Lee Chin Wai said...

Hi La Papillion,

I had similar ideas but gave up after realising there are a lot of info to extract. My idea was to fit into the usual reporting format that companies use. Glad that you came up with the post.

After reading so many companies' financial reports to search for good stocks, it's good to know if our personal financial reports meet the criteria of good companies :)

Chin Wai

Musicwhiz said...

Haha I am a numbers person ma, so first glance and the numbers didn't tie. So you should segregate out the market value and loan amount separately and compute the net value of that portion (market - loan), then set that aside as an addition to the computed $100K+ to make it look clearer.

And don't worry I will take my time to read the rest. Haha!

la papillion said...


If you have to pay a hefty tax, it'll be under expenses, so the net profit is lower :) If you want to ask for money to do it, then it's under investment, so that you can get others to pay for it ;)

la papillion said...

Hi Chin Wai,

Haha, that's exactly the thoughts I had in mind when I wanted to do up this post! I wanted to know if our personal financial statements can pass your investment criteria in looking for a good company :) That's the sole reason why i wanted to do this series of articles :)

For me, it's not such a trouble to do because I've been doing it for a long time. I just need to put in some fake numbers and out it comes, lol

la papillion said...

Hi mw,

Nonsense! The last time I heard you're more Fisher than Graham!
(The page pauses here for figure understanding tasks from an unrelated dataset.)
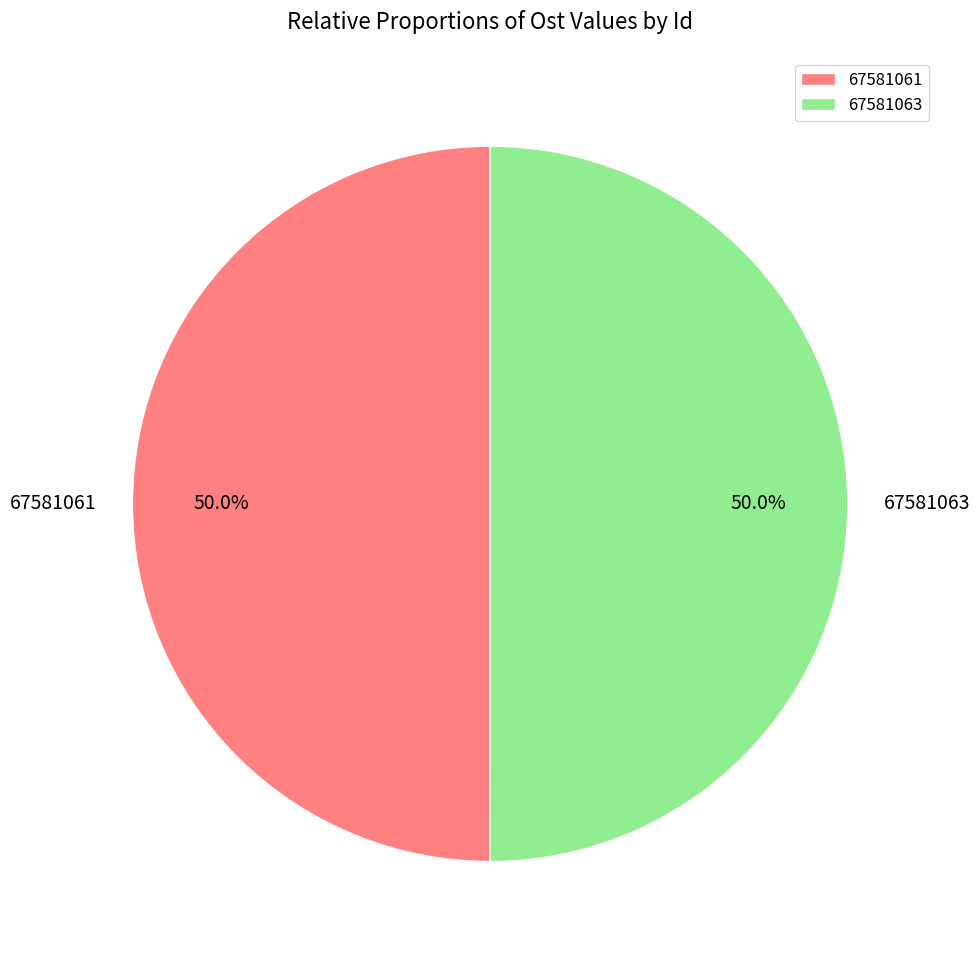

To the nearest percent, what is the combined percentage of 67581061 and 67581063?

100%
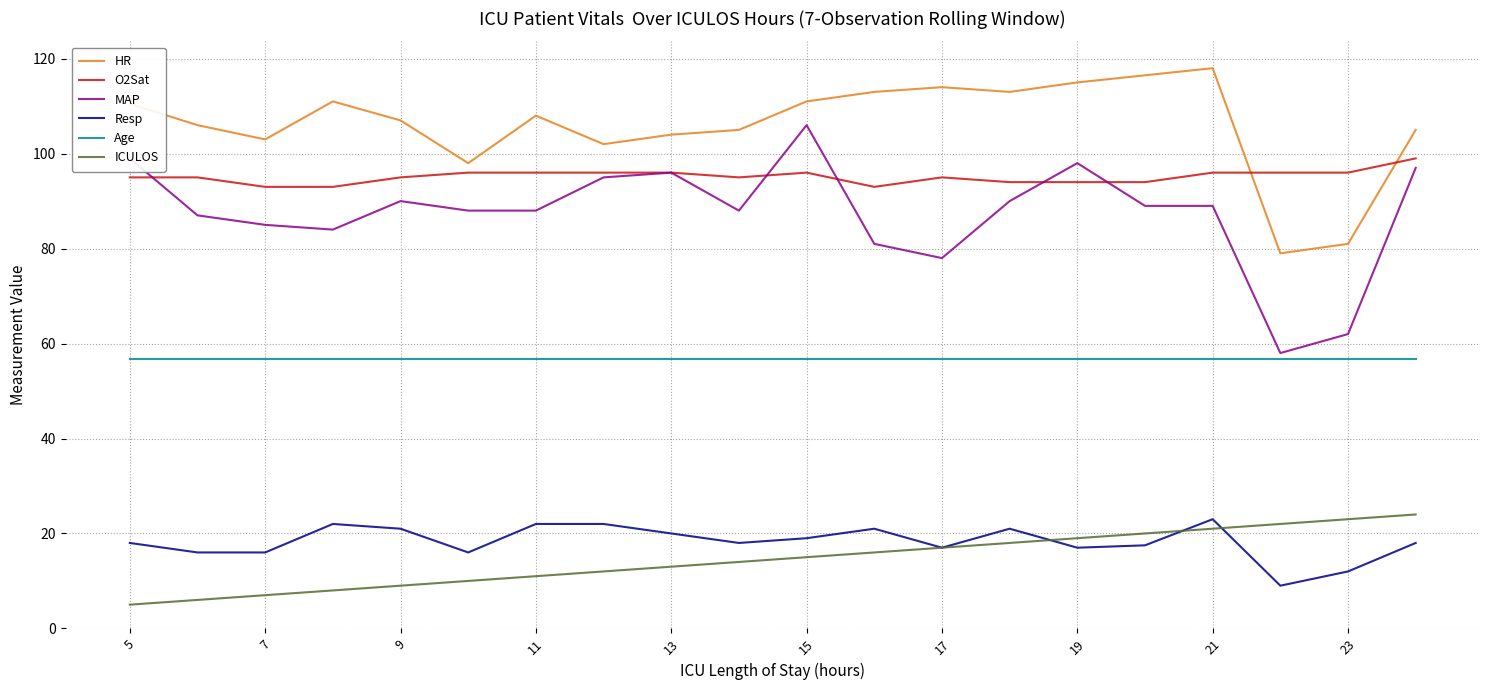

What is the lowest value of the HR series?

79.0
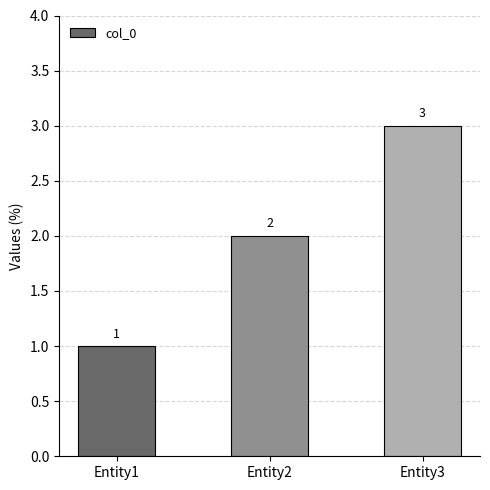

Count the values in the range 1 to 3.

3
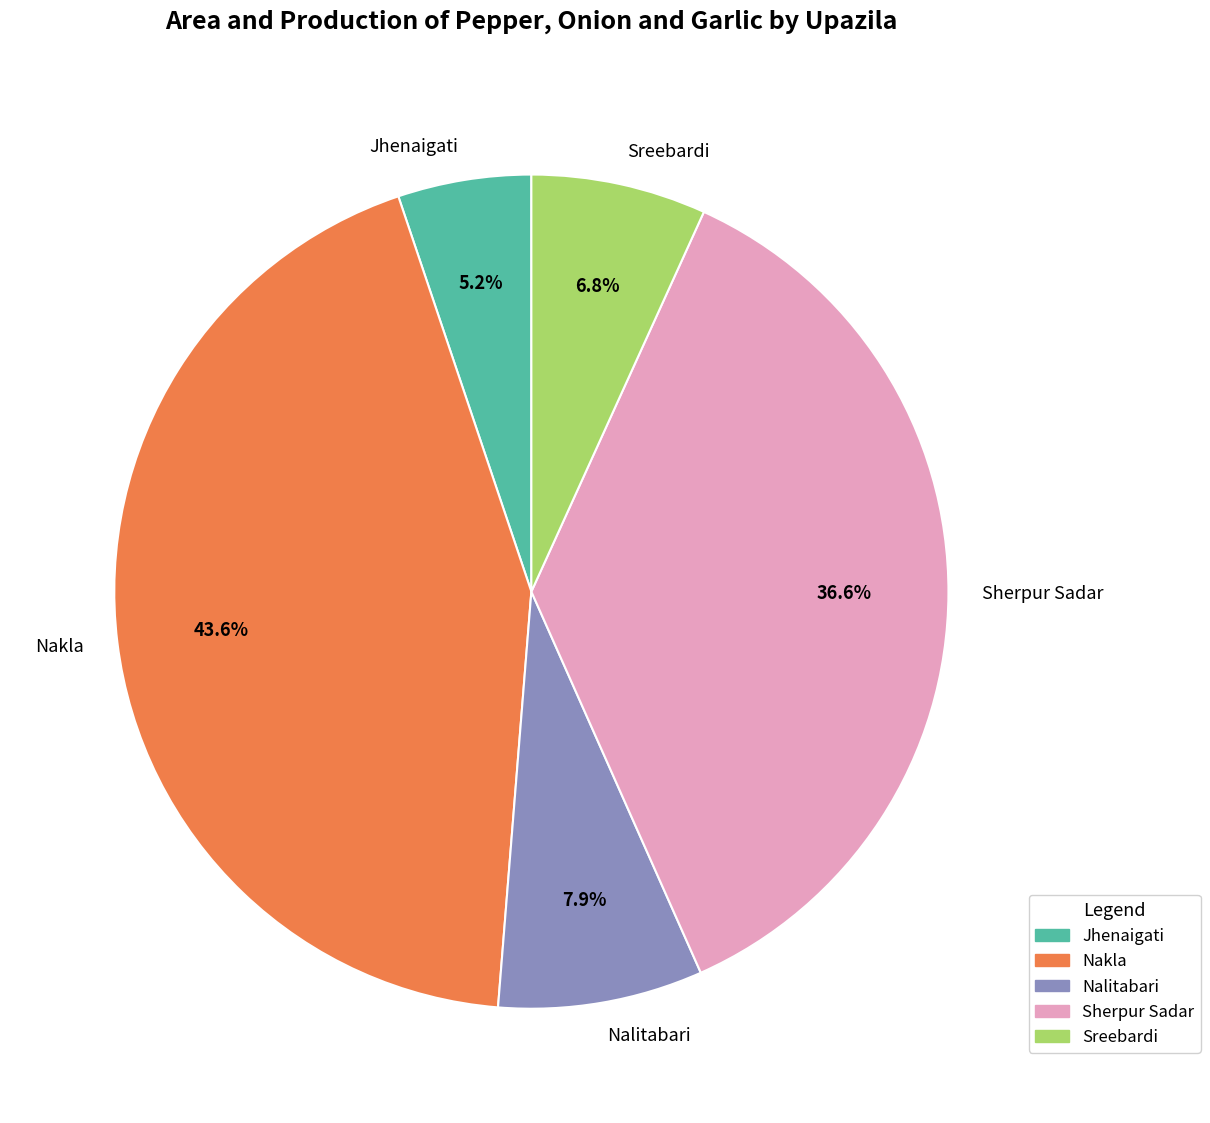

How many slices are in this pie chart?

5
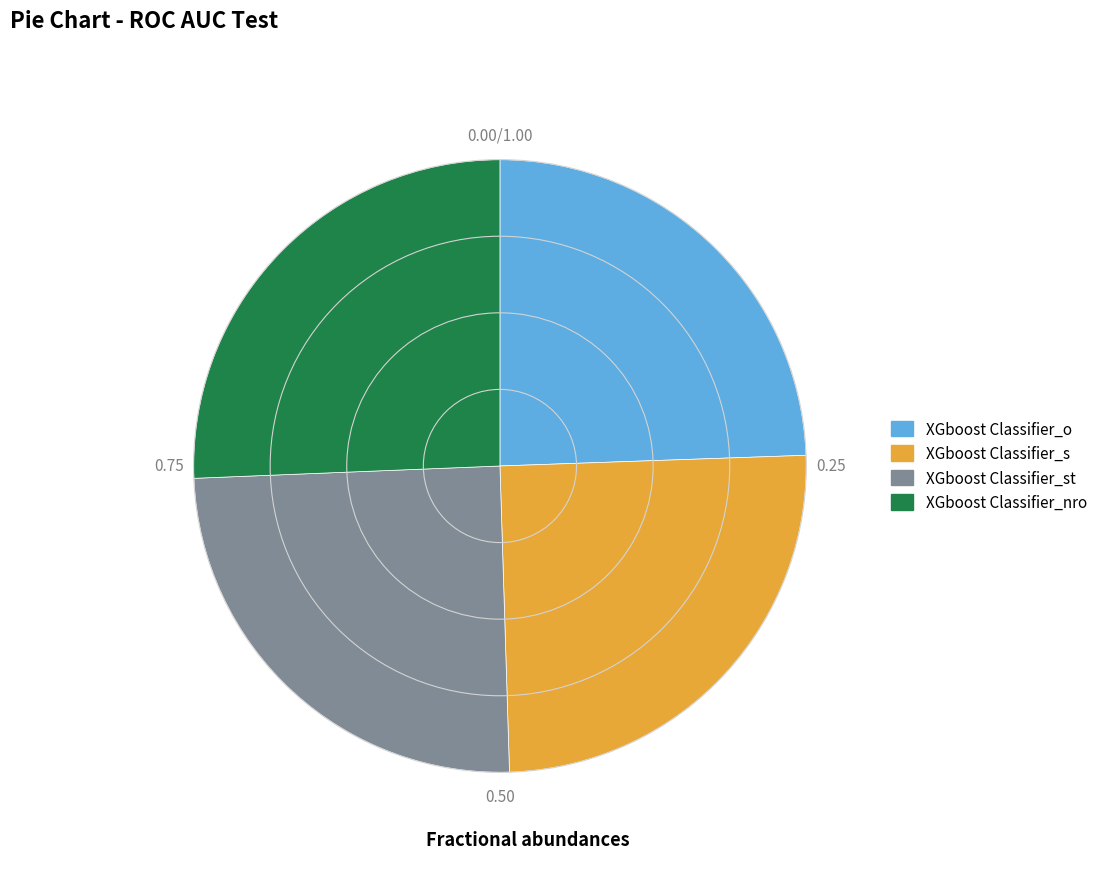

Is there a majority slice in this chart?

No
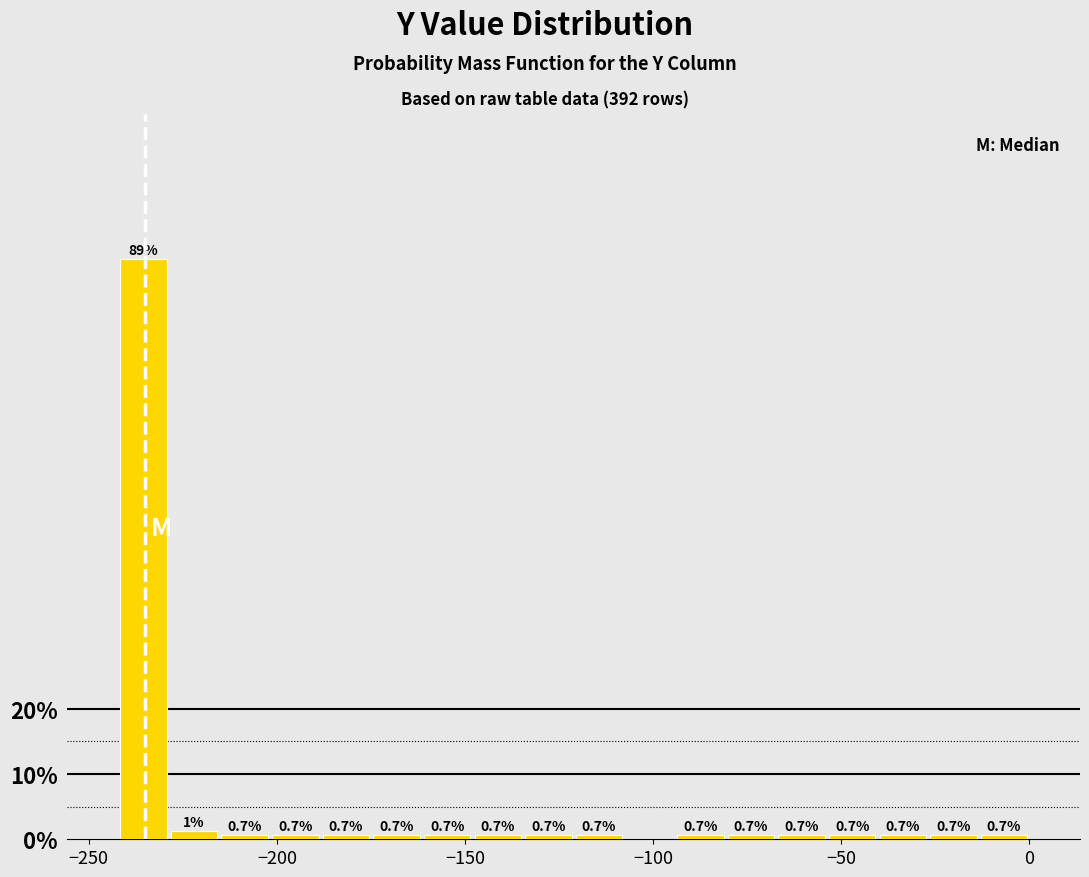

Around what value on the x-axis is the tallest bar? Give the approximate position of its centre, as read against the axis.

-235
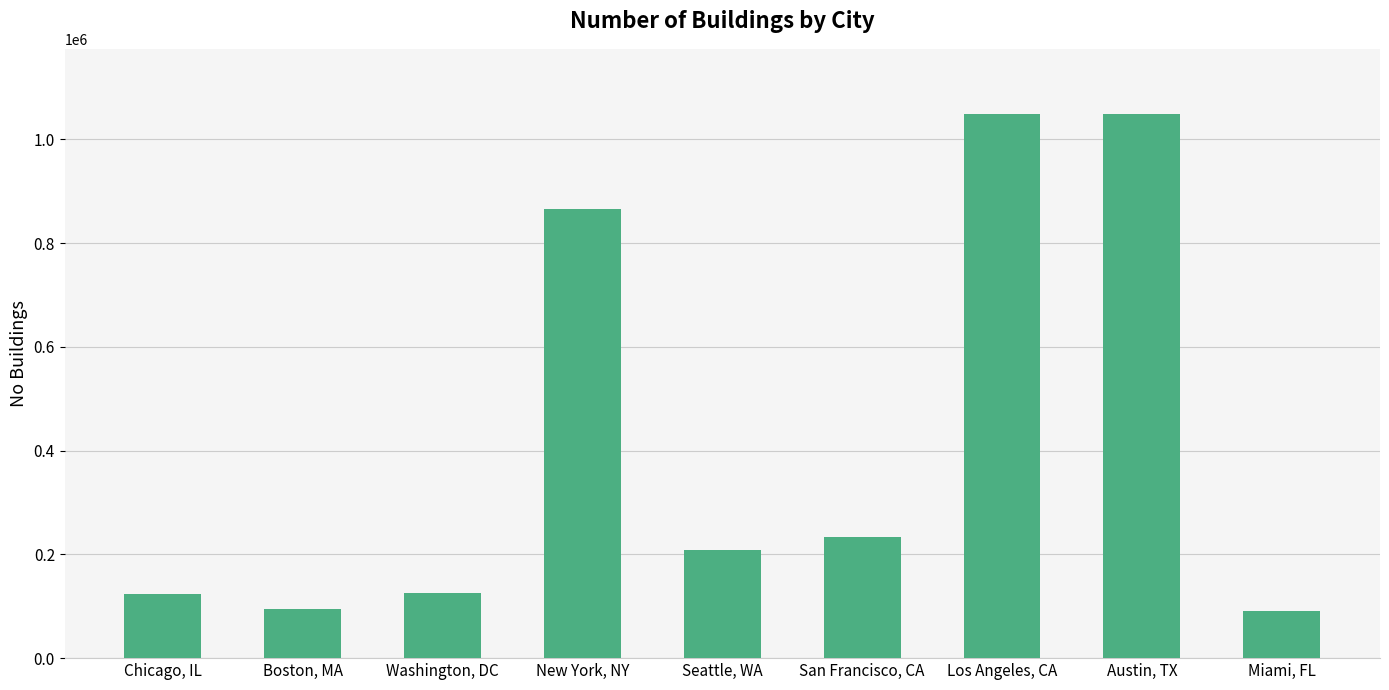

Count the number of data series in this chart.

1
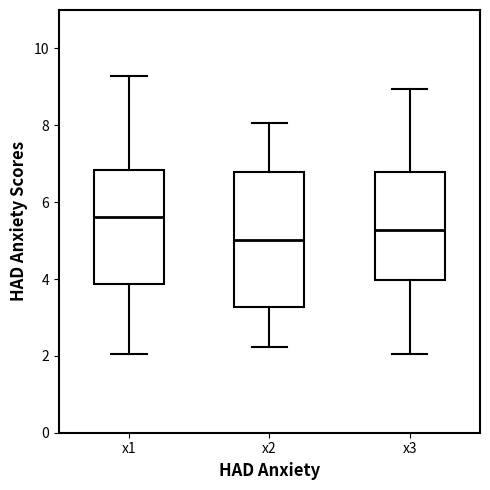

Where does the median line of the box for x1 sit on the y-axis? The values are not printed on the chart, so give them approximately, as read against the axis.

5.6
LOL!

Sorry I didn't make it to your 'standard' accounting regulations! Better don't flaunt my accounting knowledge (or the lack of it) to an expert :)

Anonymous said...

What accounting standard?
This is my personal's Asset - Liability = Nett worth.
As long as i ensure my asset is asset and liability is liability, my nett worth should be real. But no matter how you do it just like in a company, some items can be valued by market's estimation only. And i always prefer under estimation to be safe.
The moment you can be FOD, is the moment you can breath easily.

CreateWealth8888 said...

My personal balance sheet is categorized into:

Current Asset (Volatile and marked to market)

Long-term Asset (Non-volatile)

Long-term Liabilities:

Estimated total family expenses @3% inflation rate per year for the two persons from 2014 to 2036

Income Statement

Cash from Operations:

At least 67% cash flow is coming from non-market volatile source

Cash from Investing:

33% or more


Anonymous said...

Hi LP,

Just thought I drop by to wish u a happy new year! Take care, and huat in the new year!!


la papillion said...

Hi sillyinvestor,

Thanks bro! You have a great CNY ahead and wish you great health as well!